Theresa may 5 August, 2016 07:58
I am trying to find where the parents of orphaned bridget penrose who came from wicklow in Ireland who was on the earl grey ship came from in wicklow. Some records say barneybrook but there is no such place but I understand that accents proved difficult to understand at that time. Can you help please? Bridget came to Sydney as an orphan with her two sisters and later married James cupitt.
Discovery Centre 5 August, 2016 11:14
Hello Theresa,
Whilst we don't keep records such as the ones you're seeking, you might find contacting local history specialists in Co. Wicklow helpful, as they might know if the placename you have is a corrupted form of a real place.
Pauline Griffiths 7 February, 2017 12:30
My G.g.mother came on the Derwent which arrived 25-2-1850.She worked in a brewery for Peter Gay in Great Collins Street.She was part of the Earl Grey scheme.She received 8 pounds per annum.She departed Newery county Down on the9-11-1849.Her name was Brigid Eliza Murray I would love some more information
Marion Campbell 2 March, 2017 13:00
Thanks for your excellent site. I am researching Catherine Downey who arrived on the John Knox. Am I correct in understanding she arrived in Sydney in April 1850 and was then sent to Moreton Bay in October. Her name doesn't appear on the monument. Was she sent to Moreton Bay because she was difficult to manage? What was the Moreton Bay destination and would it be possible to access more information from there.
Discovery Centre 2 March, 2017 15:06
Hello Marion - We do not hold archives here at the Immigration Museum, so do not have additional information on individual women from this scheme, I'm afraid. However, whilst the monument does not list every name, there is a good explanation of where the archival information and documentation came from on their site. You might find it worthwhile to chase up the various files and correspondence mentioned on their About page. All the best with your research!
Ray Debnam 23 May, 2017 08:58
Hi Marion, Catherine Downey sailed from Sydney for Moreton Bay on board the steamer Eagle on 2 September 1850. I have not found any NSW or QLD marriage record for her but believe she married a Samuel Leman in Ipswich on 27 August 1851. Her name was recorded as Downing and these are the NSW and QLD marriage record numbers (QLD 1854/BMA151) (NSW V1851737 37B/1851)
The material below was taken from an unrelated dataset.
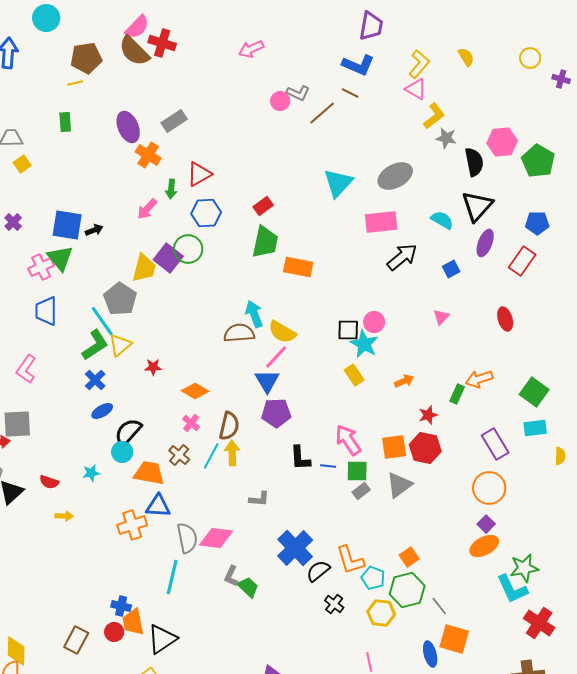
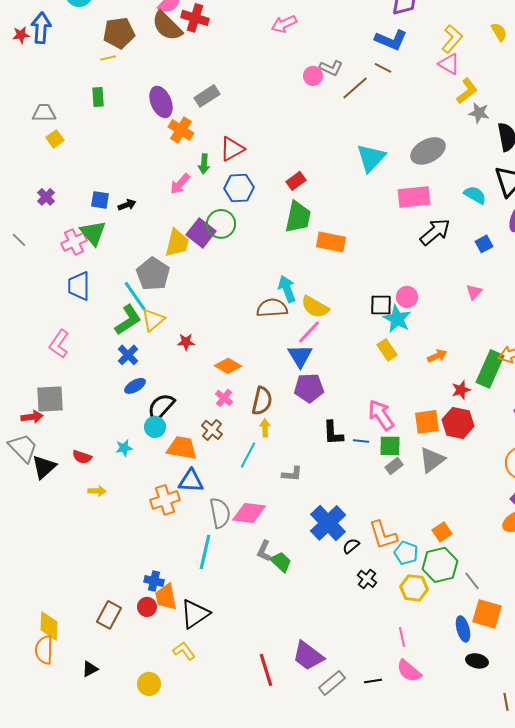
blue square: (67, 225) -> (100, 200), size x0.6
green rectangle: (457, 394) -> (490, 369), size x1.8
yellow arrow: (232, 453) -> (265, 428), size x0.7
cyan line: (211, 456) -> (248, 455), moved
black semicircle: (318, 571) -> (351, 546), size x0.7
allan 24 March, 2017 11:36
Ellen Murphy ,parents Denis & Mary arrived on Tippoo Sahib in 1850. Sent to work for Mr.W. Anderson .Indentures cancelled 1851. After this I can't find residence, marriage, death or anything.Can anyone help, please.
Discovery Centre 24 March, 2017 12:02
Hi Allan - Whilst we do not hold records or archives here at the Immigration Museum, you might like to try the family history and reading room at the State Library of Victoria - they hold some indexes of historic births, deaths and marriage data, which are not readily available online. You might also like to try the Trove service, for any mentions of your relative in family or social notices in their historic newspaper index.
Erica 6 June, 2017 21:16
Thanks for the info. I've had a look at the famine memorial site too, I am trying to gain information about what the boats/journey to Melbourne was like for the girls and specifically what happened once they arrived- where did they stay until they were employed? How were employers selected? What was a typical job they undertook (Housemaids?) Is there any information detailing what the role looked like? Thanks so much!
Discovery Centre 7 June, 2017 12:51
Hi Erica, Check out Trevor McClaughlin's book Barefoot and Pregnant?, plus his interesting blog here. You might also enjoy Perilous Voyages to the New Land, for details about what shipboard conditions were like in that period. All the best with your research!